In the course of any given day, I may receive various questions regarding Scripture or theology. I personally love these as they are chances to reflect with others about what God has revealed and might be making known to and in us. I received the title of this blog post as an email subject line with the following question and, below that, I offer my (perhaps overlong) theological reply. The question emerges from one of my former students who is a pastor.
The question:
So I’m hung up on the fun theological question of relational roles and I think over the last couple of years I have gone so far to the point of eglitarian belief where each member is as valuable and has just as much say as the other that I am wondering that I might have gone to a point where I may be missing what it means for a man to lead. I think I was raised so heavily on the “woman submit” mentality, that when I pushed against the idea in the way I knew it, I may have ran from the actual intent of the passage? I guess at this point I am wondering if treating both members as equals doesn’t mean that there aren’t still some roles within a relationship setting? But I’m stuck on how are two people equal if one person gets the final say in everything?
My response:
I totally get it. There can be a tendency in swinging positions to
ignore the critique of the other/s. In this way, I personally contend
for egalitarianism even as there must be distinctions of persons, but
not any predetermined roles with the one exception of producing a child
in bearing a child [mother] and producing a child without bearing a
child [father]. Otherwise, I see no clear distinctions of roles for
earning income, determining responsibilities, child care, household
care, etc. There is only a mutuality of shared agreements between the
parents (when two are present) that allows for mutual loving of each
other and any children (or others brought into that sphere of life
including family by blood or choice, and the Church).
The call
to “submit” is a mutual submission in Ephesians 5:21 that seems
inclusive of all who are in Christ. In this fashion, there is no
distinction of gender, social class, age, etc. Even as any distinctions
are not erased, ignored, or imagined to not exist. All relationships are
re-oriented in Christ Jesus as the mediator between every person and
every other person, between individuals and groups, and groups and
groups. He is the mediator for all relationships. In this way there
cannot but be mutual submission to the other as to Christ our Lord.
Now, I read Paul as engendering relations of his historical-cultural-social context/s in how he explains such relations playing out following this mutual submission call. In his context, there are culturally delineated roles of husband-wife, parent-child, master-slave that simply are not our own context/s (we not only do not believe the relation of master/slave ought to still be maintained even if “good”, but we actually believe children have rights as humans…and for the Church we contend they are in Christ Jesus by faith and in this manner we relate to them). Even as he calls for relationships to be specifically faithful in the given context they are found in, there is a sense in which through the movement of his letter to the Ephesians that all relationships are upended, transformed, and made new in Christ in whom all things are being brought to submission and brought into for the redemption that is ours in him. This is the end of all things breaking into the present age in the crucified and risen One.

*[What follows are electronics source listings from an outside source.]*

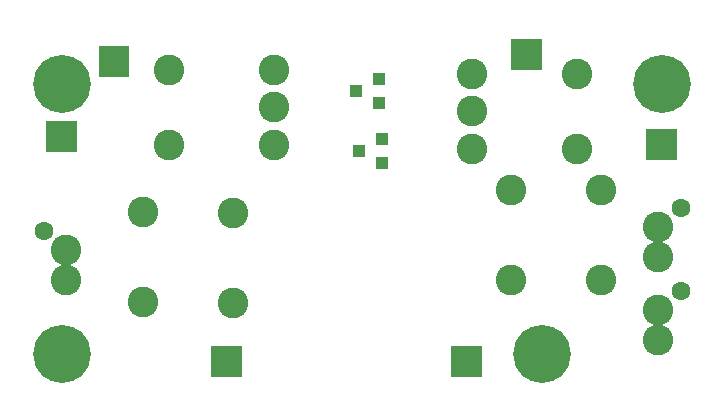
<source format=gbr>
%FSLAX34Y34*%
%MOMM*%
%LNSOLDERMASK_TOP*%
G71*
G01*
%ADD10C,2.600*%
%ADD11C,2.600*%
%ADD12C,4.900*%
%ADD13R,1.100X1.000*%
%ADD14C,1.600*%
%LPD*%
X120067Y160766D02*
G54D10*
D03*
X120017Y84516D02*
G54D10*
D03*
X120067Y160766D02*
G54D11*
D03*
X196258Y160692D02*
G54D10*
D03*
X120008Y160742D02*
G54D10*
D03*
X196258Y160692D02*
G54D11*
D03*
X196258Y160692D02*
G54D10*
D03*
X196208Y84442D02*
G54D10*
D03*
X196258Y160692D02*
G54D11*
D03*
X431217Y179816D02*
G54D10*
D03*
X431167Y103566D02*
G54D10*
D03*
X431217Y179816D02*
G54D11*
D03*
X507408Y179742D02*
G54D10*
D03*
X431158Y179792D02*
G54D10*
D03*
X507408Y179742D02*
G54D11*
D03*
X507408Y179742D02*
G54D10*
D03*
X507358Y103492D02*
G54D10*
D03*
X507408Y179742D02*
G54D11*
D03*
X54423Y129061D02*
G54D10*
D03*
X54423Y103661D02*
G54D10*
D03*
X556073Y148111D02*
G54D10*
D03*
X556073Y122711D02*
G54D10*
D03*
X556073Y78261D02*
G54D10*
D03*
X556073Y52861D02*
G54D10*
D03*
X141650Y281373D02*
G54D10*
D03*
X141650Y217873D02*
G54D10*
D03*
X230550Y281373D02*
G54D10*
D03*
X230550Y249623D02*
G54D10*
D03*
X230550Y217873D02*
G54D10*
D03*
X487090Y214580D02*
G54D10*
D03*
X487090Y278080D02*
G54D10*
D03*
X398190Y214580D02*
G54D10*
D03*
X398190Y246330D02*
G54D10*
D03*
X398190Y278080D02*
G54D10*
D03*
X50800Y269200D02*
G54D12*
D03*
X558800Y269200D02*
G54D12*
D03*
X50800Y40600D02*
G54D12*
D03*
X457200Y40600D02*
G54D12*
D03*
G36*
X37800Y237800D02*
X63800Y237800D01*
X63800Y211800D01*
X37800Y211800D01*
X37800Y237800D01*
G37*
G36*
X177500Y47300D02*
X203500Y47300D01*
X203500Y21300D01*
X177500Y21300D01*
X177500Y47300D01*
G37*
G36*
X380700Y47300D02*
X406700Y47300D01*
X406700Y21300D01*
X380700Y21300D01*
X380700Y47300D01*
G37*
G36*
X431500Y307650D02*
X457500Y307650D01*
X457500Y281650D01*
X431500Y281650D01*
X431500Y307650D01*
G37*
G36*
X82250Y301300D02*
X108250Y301300D01*
X108250Y275300D01*
X82250Y275300D01*
X82250Y301300D01*
G37*
G36*
X545800Y231450D02*
X571800Y231450D01*
X571800Y205450D01*
X545800Y205450D01*
X545800Y231450D01*
G37*
X319767Y253344D02*
G54D13*
D03*
X319767Y273344D02*
G54D13*
D03*
X299767Y263344D02*
G54D13*
D03*
X322312Y202730D02*
G54D13*
D03*
X322312Y222730D02*
G54D13*
D03*
X302312Y212730D02*
G54D13*
D03*
X35700Y145210D02*
G54D14*
D03*
X575450Y164260D02*
G54D14*
D03*
X575450Y94410D02*
G54D14*
D03*
M02*

</source>
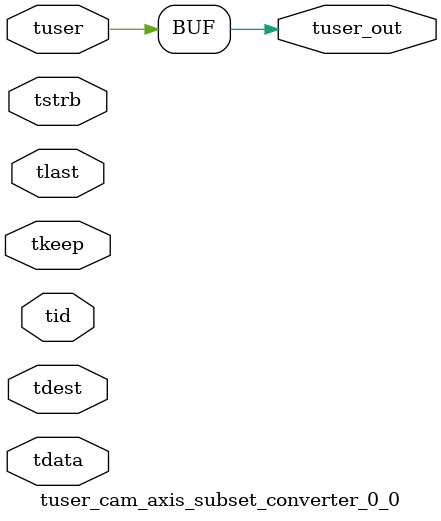
<source format=v>


`timescale 1ps/1ps

module tuser_cam_axis_subset_converter_0_0 #
(
parameter C_S_AXIS_TUSER_WIDTH = 1,
parameter C_S_AXIS_TDATA_WIDTH = 32,
parameter C_S_AXIS_TID_WIDTH   = 0,
parameter C_S_AXIS_TDEST_WIDTH = 0,
parameter C_M_AXIS_TUSER_WIDTH = 1
)
(
input  [(C_S_AXIS_TUSER_WIDTH == 0 ? 1 : C_S_AXIS_TUSER_WIDTH)-1:0     ] tuser,
input  [(C_S_AXIS_TDATA_WIDTH == 0 ? 1 : C_S_AXIS_TDATA_WIDTH)-1:0     ] tdata,
input  [(C_S_AXIS_TID_WIDTH   == 0 ? 1 : C_S_AXIS_TID_WIDTH)-1:0       ] tid,
input  [(C_S_AXIS_TDEST_WIDTH == 0 ? 1 : C_S_AXIS_TDEST_WIDTH)-1:0     ] tdest,
input  [(C_S_AXIS_TDATA_WIDTH/8)-1:0 ] tkeep,
input  [(C_S_AXIS_TDATA_WIDTH/8)-1:0 ] tstrb,
input                                                                    tlast,
output [C_M_AXIS_TUSER_WIDTH-1:0] tuser_out
);

assign tuser_out = {tuser[0:0]};

endmodule


</source>
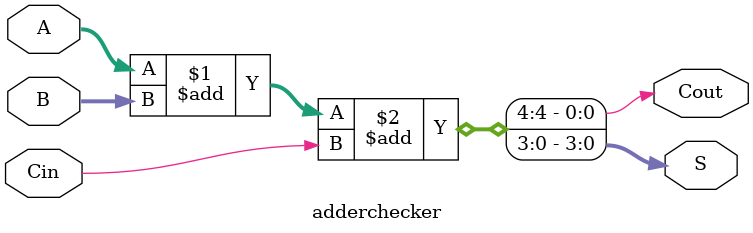
<source format=sv>
module adderchecker(A,B,Cin,S,Cout);
parameter WIDTH = 4;
parameter COMB_DELAY = 10;
input [WIDTH-1:0]A,B;
input Cin;
output [WIDTH-1:0] S;
output Cout;

assign #COMB_DELAY {Cout,S} = A + B + Cin;
//assign {Cout,S} = A + B + Cin;

endmodule

</source>
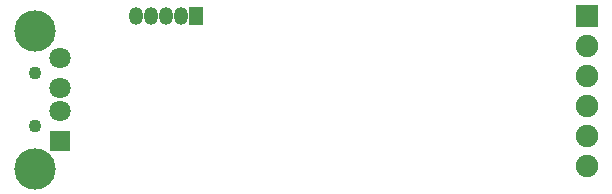
<source format=gbr>
G04 DipTrace 3.0.0.2*
G04 BottomMask.gbr*
%MOMM*%
G04 #@! TF.FileFunction,Soldermask,Bot*
G04 #@! TF.Part,Single*
%ADD48C,1.1*%
%ADD64C,3.5*%
%ADD66R,1.8X1.8*%
%ADD68C,1.8*%
%ADD70O,1.2X1.5*%
%ADD72R,1.2X1.5*%
%ADD74C,1.9*%
%ADD76R,1.9X1.9*%
%FSLAX35Y35*%
G04*
G71*
G90*
G75*
G01*
G04 BotMask*
%LPD*%
D76*
X4980000Y1600000D3*
D74*
Y1346000D3*
Y1092000D3*
Y838000D3*
Y584000D3*
Y330000D3*
D72*
X1672000Y1600000D3*
D70*
X1545000D3*
X1418000D3*
X1291000D3*
X1164000D3*
D68*
X520000Y1240000D3*
Y990000D3*
Y790000D3*
D66*
Y540000D3*
D64*
X310000Y1475000D3*
Y305000D3*
D48*
Y1115000D3*
Y665000D3*
M02*

</source>
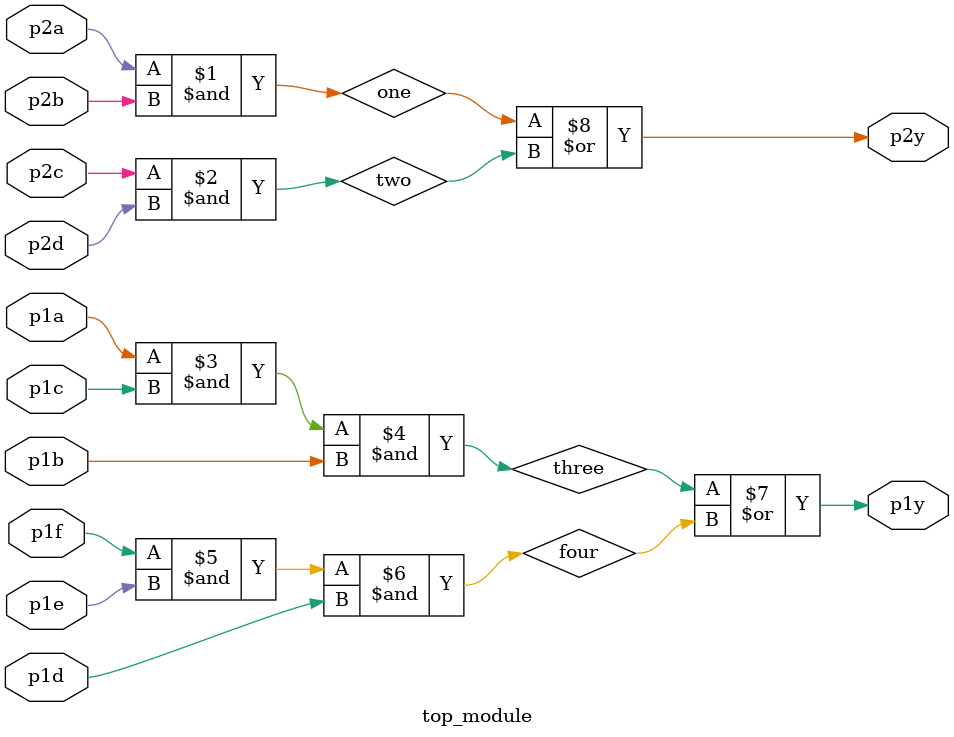
<source format=v>
module top_module ( 
    input p1a, p1b, p1c, p1d, p1e, p1f,
    output p1y,
    input p2a, p2b, p2c, p2d,
    output p2y );
wire one;
wire two;
wire three;
wire four;

assign one = p2a & p2b;
assign two = p2c & p2d;
assign three = p1a & p1c & p1b;
assign four = p1f & p1e & p1d;

assign p1y = three | four;
assign p2y = one | two;

endmodule

</source>
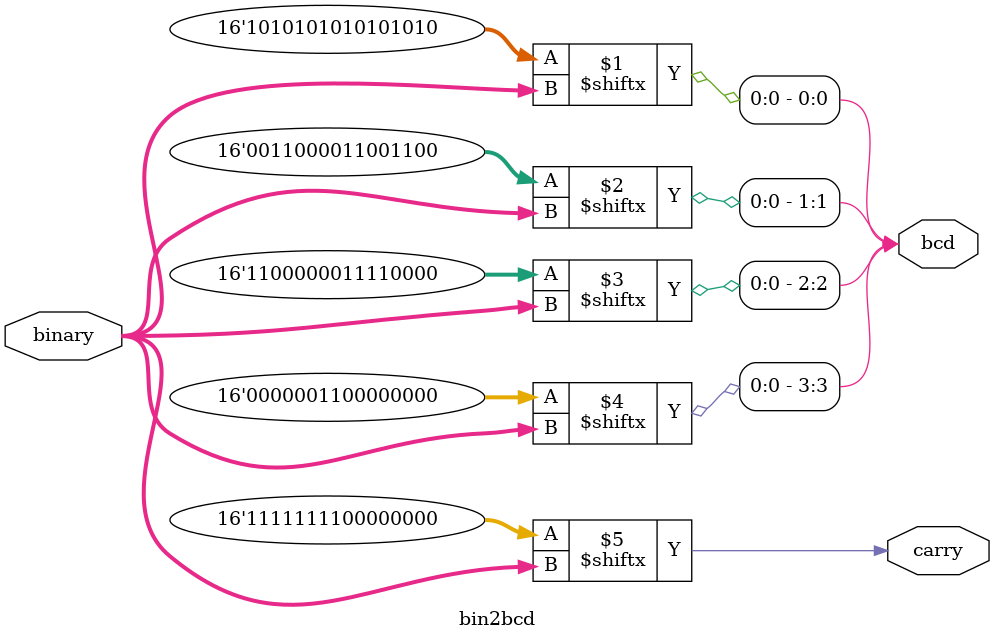
<source format=sv>
module bin2bcd (
  input logic [3:0] binary,
  output logic [3:0] bcd,
  output logic carry
);
  // …
  // Add your description here
  
  localparam [15:0] mux0 = 16'b1010_1010_1010_1010;  //bcd0
  localparam [15:0] mux1 = 16'b0011_0000_1100_1100;  //bcd1
  localparam [15:0] mux2 = 16'b1100_0000_1111_0000;  //bcd2
  localparam [15:0] mux3 = 16'b0000_0011_0000_0000;  //bcd3

  localparam [15:0] mux4 = 16'b1111_1111_0000_0000;  //carry


  
  assign    bcd = {mux3[binary],mux2[binary],mux1[binary],mux0[binary]};
  assign    carry = mux4[binary];
  
  // …

endmodule

</source>
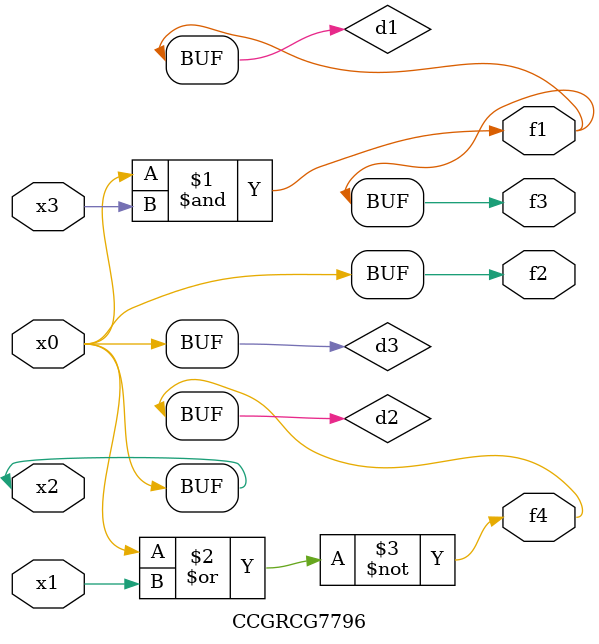
<source format=v>
module CCGRCG7796(
	input x0, x1, x2, x3,
	output f1, f2, f3, f4
);

	wire d1, d2, d3;

	and (d1, x2, x3);
	nor (d2, x0, x1);
	buf (d3, x0, x2);
	assign f1 = d1;
	assign f2 = d3;
	assign f3 = d1;
	assign f4 = d2;
endmodule

</source>
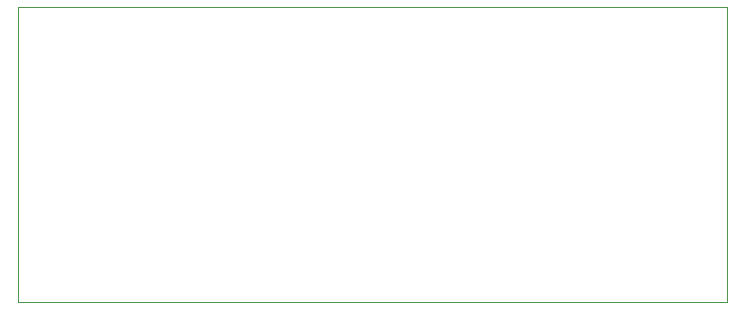
<source format=gbr>
%TF.GenerationSoftware,KiCad,Pcbnew,9.0.5*%
%TF.CreationDate,2025-10-21T11:31:11+02:00*%
%TF.ProjectId,PCB_switches,5043425f-7377-4697-9463-6865732e6b69,rev?*%
%TF.SameCoordinates,Original*%
%TF.FileFunction,Profile,NP*%
%FSLAX46Y46*%
G04 Gerber Fmt 4.6, Leading zero omitted, Abs format (unit mm)*
G04 Created by KiCad (PCBNEW 9.0.5) date 2025-10-21 11:31:11*
%MOMM*%
%LPD*%
G01*
G04 APERTURE LIST*
%TA.AperFunction,Profile*%
%ADD10C,0.050000*%
%TD*%
G04 APERTURE END LIST*
D10*
X98450000Y-83387545D02*
X158450000Y-83387545D01*
X158450000Y-108387545D01*
X98450000Y-108387545D01*
X98450000Y-83387545D01*
M02*

</source>
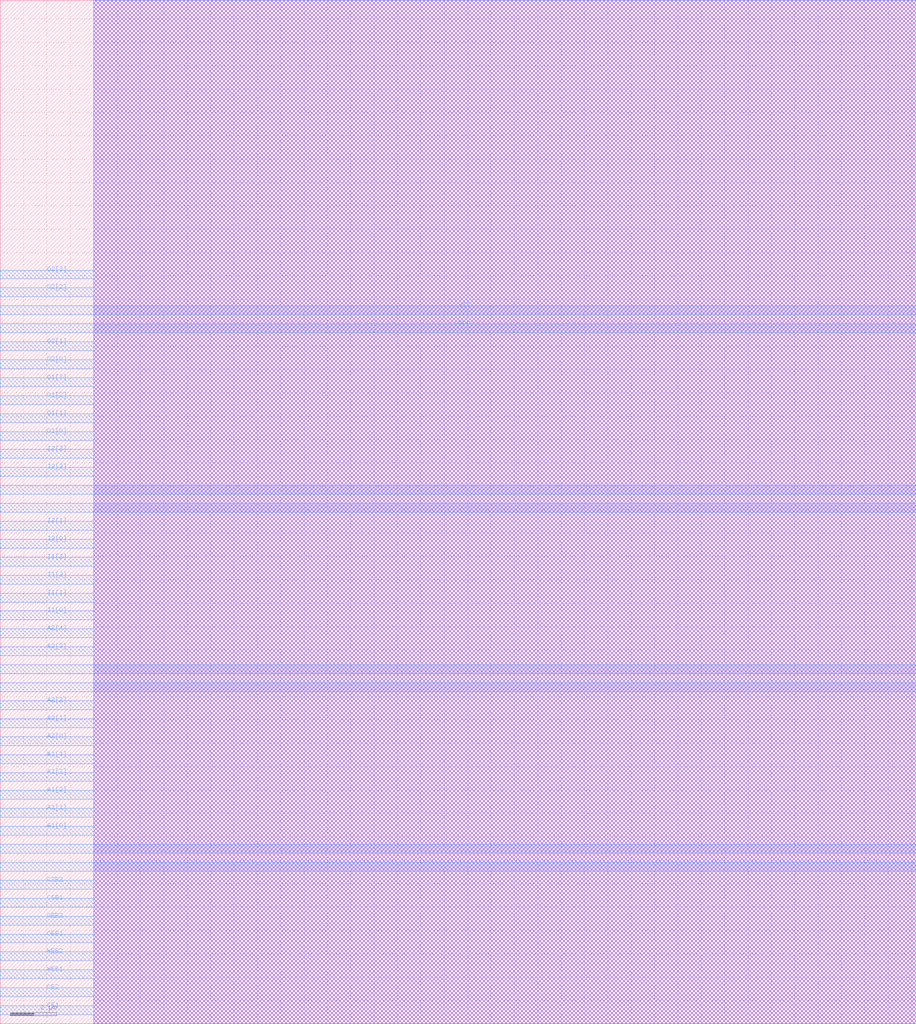
<source format=lef>
VERSION 5.6 ;
BUSBITCHARS "[]" ;
DIVIDERCHAR "/" ;

MACRO SRAM2RW32x4
  CLASS BLOCK ;
  ORIGIN 0 0 ;
  FOREIGN SRAM2RW32x4 0 0 ;
  SIZE 39.2 BY 43.808 ;
  SYMMETRY X Y ;
  SITE coreSite ;
  PIN VDD
    DIRECTION INOUT ;
    USE POWER ;
    PORT 
      LAYER M4 ;
        RECT 0.0 6.528 39.2 6.912 ;
        RECT 0.0 14.208 39.2 14.592 ;
        RECT 0.0 21.888 39.2 22.272 ;
        RECT 0.0 29.568 39.2 29.952 ;
    END 
  END VDD
  PIN VSS
    DIRECTION INOUT ;
    USE GROUND ;
    PORT 
      LAYER M4 ;
        RECT 0.0 7.296 39.2 7.68 ;
        RECT 0.0 14.976 39.2 15.36 ;
        RECT 0.0 22.656 39.2 23.04 ;
        RECT 0.0 30.336 39.2 30.72 ;
    END 
  END VSS
  PIN CE1
    DIRECTION INPUT ;
    USE SIGNAL ;
    PORT 
      LAYER M4 ;
        RECT 0.0 0.384 4.0 0.768 ;
    END 
  END CE1
  PIN CE2
    DIRECTION INPUT ;
    USE SIGNAL ;
    PORT 
      LAYER M4 ;
        RECT 0.0 1.152 4.0 1.536 ;
    END 
  END CE2
  PIN WEB1
    DIRECTION INPUT ;
    USE SIGNAL ;
    PORT 
      LAYER M4 ;
        RECT 0.0 1.92 4.0 2.304 ;
    END 
  END WEB1
  PIN WEB2
    DIRECTION INPUT ;
    USE SIGNAL ;
    PORT 
      LAYER M4 ;
        RECT 0.0 2.688 4.0 3.072 ;
    END 
  END WEB2
  PIN OEB1
    DIRECTION INPUT ;
    USE SIGNAL ;
    PORT 
      LAYER M4 ;
        RECT 0.0 3.456 4.0 3.84 ;
    END 
  END OEB1
  PIN OEB2
    DIRECTION INPUT ;
    USE SIGNAL ;
    PORT 
      LAYER M4 ;
        RECT 0.0 4.224 4.0 4.608 ;
    END 
  END OEB2
  PIN CSB1
    DIRECTION INPUT ;
    USE SIGNAL ;
    PORT 
      LAYER M4 ;
        RECT 0.0 4.992 4.0 5.376 ;
    END 
  END CSB1
  PIN CSB2
    DIRECTION INPUT ;
    USE SIGNAL ;
    PORT 
      LAYER M4 ;
        RECT 0.0 5.76 4.0 6.144 ;
    END 
  END CSB2
  PIN A1[0]
    DIRECTION INPUT ;
    USE SIGNAL ;
    PORT 
      LAYER M4 ;
        RECT 0.0 8.064 4.0 8.448 ;
    END 
  END A1[0]
  PIN A1[1]
    DIRECTION INPUT ;
    USE SIGNAL ;
    PORT 
      LAYER M4 ;
        RECT 0.0 8.832 4.0 9.216 ;
    END 
  END A1[1]
  PIN A1[2]
    DIRECTION INPUT ;
    USE SIGNAL ;
    PORT 
      LAYER M4 ;
        RECT 0.0 9.6 4.0 9.984 ;
    END 
  END A1[2]
  PIN A1[3]
    DIRECTION INPUT ;
    USE SIGNAL ;
    PORT 
      LAYER M4 ;
        RECT 0.0 10.368 4.0 10.752 ;
    END 
  END A1[3]
  PIN A1[4]
    DIRECTION INPUT ;
    USE SIGNAL ;
    PORT 
      LAYER M4 ;
        RECT 0.0 11.136 4.0 11.52 ;
    END 
  END A1[4]
  PIN A2[0]
    DIRECTION INPUT ;
    USE SIGNAL ;
    PORT 
      LAYER M4 ;
        RECT 0.0 11.904 4.0 12.288 ;
    END 
  END A2[0]
  PIN A2[1]
    DIRECTION INPUT ;
    USE SIGNAL ;
    PORT 
      LAYER M4 ;
        RECT 0.0 12.672 4.0 13.056 ;
    END 
  END A2[1]
  PIN A2[2]
    DIRECTION INPUT ;
    USE SIGNAL ;
    PORT 
      LAYER M4 ;
        RECT 0.0 13.44 4.0 13.824 ;
    END 
  END A2[2]
  PIN A2[3]
    DIRECTION INPUT ;
    USE SIGNAL ;
    PORT 
      LAYER M4 ;
        RECT 0.0 15.744 4.0 16.128 ;
    END 
  END A2[3]
  PIN A2[4]
    DIRECTION INPUT ;
    USE SIGNAL ;
    PORT 
      LAYER M4 ;
        RECT 0.0 16.512 4.0 16.896 ;
    END 
  END A2[4]
  PIN I1[0]
    DIRECTION INPUT ;
    USE SIGNAL ;
    PORT 
      LAYER M4 ;
        RECT 0.0 17.28 4.0 17.664 ;
    END 
  END I1[0]
  PIN I1[1]
    DIRECTION INPUT ;
    USE SIGNAL ;
    PORT 
      LAYER M4 ;
        RECT 0.0 18.048 4.0 18.432 ;
    END 
  END I1[1]
  PIN I1[2]
    DIRECTION INPUT ;
    USE SIGNAL ;
    PORT 
      LAYER M4 ;
        RECT 0.0 18.816 4.0 19.2 ;
    END 
  END I1[2]
  PIN I1[3]
    DIRECTION INPUT ;
    USE SIGNAL ;
    PORT 
      LAYER M4 ;
        RECT 0.0 19.584 4.0 19.968 ;
    END 
  END I1[3]
  PIN I2[0]
    DIRECTION INPUT ;
    USE SIGNAL ;
    PORT 
      LAYER M4 ;
        RECT 0.0 20.352 4.0 20.736 ;
    END 
  END I2[0]
  PIN I2[1]
    DIRECTION INPUT ;
    USE SIGNAL ;
    PORT 
      LAYER M4 ;
        RECT 0.0 21.12 4.0 21.504 ;
    END 
  END I2[1]
  PIN I2[2]
    DIRECTION INPUT ;
    USE SIGNAL ;
    PORT 
      LAYER M4 ;
        RECT 0.0 23.424 4.0 23.808 ;
    END 
  END I2[2]
  PIN I2[3]
    DIRECTION INPUT ;
    USE SIGNAL ;
    PORT 
      LAYER M4 ;
        RECT 0.0 24.192 4.0 24.576 ;
    END 
  END I2[3]
  PIN O1[0]
    DIRECTION OUTPUT ;
    USE SIGNAL ;
    PORT 
      LAYER M4 ;
        RECT 0.0 24.96 4.0 25.344 ;
    END 
  END O1[0]
  PIN O1[1]
    DIRECTION OUTPUT ;
    USE SIGNAL ;
    PORT 
      LAYER M4 ;
        RECT 0.0 25.728 4.0 26.112 ;
    END 
  END O1[1]
  PIN O1[2]
    DIRECTION OUTPUT ;
    USE SIGNAL ;
    PORT 
      LAYER M4 ;
        RECT 0.0 26.496 4.0 26.88 ;
    END 
  END O1[2]
  PIN O1[3]
    DIRECTION OUTPUT ;
    USE SIGNAL ;
    PORT 
      LAYER M4 ;
        RECT 0.0 27.264 4.0 27.648 ;
    END 
  END O1[3]
  PIN O2[0]
    DIRECTION OUTPUT ;
    USE SIGNAL ;
    PORT 
      LAYER M4 ;
        RECT 0.0 28.032 4.0 28.416 ;
    END 
  END O2[0]
  PIN O2[1]
    DIRECTION OUTPUT ;
    USE SIGNAL ;
    PORT 
      LAYER M4 ;
        RECT 0.0 28.8 4.0 29.184 ;
    END 
  END O2[1]
  PIN O2[2]
    DIRECTION OUTPUT ;
    USE SIGNAL ;
    PORT 
      LAYER M4 ;
        RECT 0.0 31.104 4.0 31.488 ;
    END 
  END O2[2]
  PIN O2[3]
    DIRECTION OUTPUT ;
    USE SIGNAL ;
    PORT 
      LAYER M4 ;
        RECT 0.0 31.872 4.0 32.256 ;
    END 
  END O2[3]
  OBS 
    LAYER M1 ;
      RECT 4.0 0.0 39.2 43.808 ;
    LAYER M2 ;
      RECT 4.0 0.0 39.2 43.808 ;
    LAYER M3 ;
      RECT 4.0 0.0 39.2 43.808 ;
  END 
END SRAM2RW32x4

END LIBRARY
</source>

As to the question of both being “equal”, that is a problem that requires further explanation. Our own western contemporary ideals of what it might mean to be “equal” convolutes the discussion. We really may be far better served not speaking of each other as “equals”, but as those who are “in Christ”. This means we all have differing contexts, histories, cultures, responsibilities, gifts, etc., that are honored and remade in our obedience to the Word. This should not be confused with being “equal”. Equality can suggest all things equal, which seems to ignore our specificity as humans that are different from one another and that somehow in this differentiation we bring glory by the Spirit to the Father. It is not in overcoming our different-ness, but in living by the Spirit in that different-ness that we are conformed (and being conformed) to the Son. It is not the removal of difference, but the sharing of difference as a sort of mosaic of new creation in Christ. This actually honors our different-ness and appreciates each social-historical-cultural context.
As to the question of one individual getting “the final say in everything”, I would say there is only one who does this: God, the Father, Son, and Holy Spirit. The only person who does this is the God of Israel, given to and for us, the man from Nazareth, Jesus, and poured out and enjoined in his Spirit. To imagine that one spouse has any “final say in everything” would be for that spouse to take the place of the Lord in the relationship. Neither spouse is the Father, nor the Son, nor the Spirit. Nor should either take the place of such. To do so would be as if the Father simply dictated to Son and Spirit and they obeyed. But this misses that our God, in the bonds of love, mutually submits for the sake and glory of Father, Son, and Spirit. The “final say” in this way is the mutually shared agreement of Father, Son, and Spirit in making all things new. But the model you are speaking of is widely held and believed in the Church even as it is precisely the model Jesus condemned as the world’s way where one lords it over another. This is not who we are, because this is not the God we worship and are being sanctified into the image of.
Does this make sense? What are your thoughts in response? Sorry for the long explanation that is perhaps difficult reading. I’m thinking I will go ahead and post my reply as a blog post (so thank you for being my muse 😉 ).